> Action item
Apart from the pictures, every part of the records below gets retyped exactly.

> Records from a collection
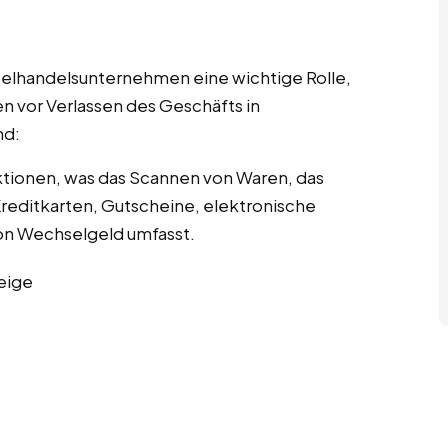
nzelhandelsunternehmen eine wichtige Rolle,
n vor Verlassen des Geschäfts in
nd:
tionen, was das Scannen von Waren, das
editkarten, Gutscheine, elektronische
n Wechselgeld umfasst.
eige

> Answer space
nzelhandelsunternehmen eine wichtige Rolle,
n vor Verlassen des Geschäfts in
nd:
tionen, was das Scannen von Waren, das
editkarten, Gutscheine, elektronische
n Wechselgeld umfasst.
eige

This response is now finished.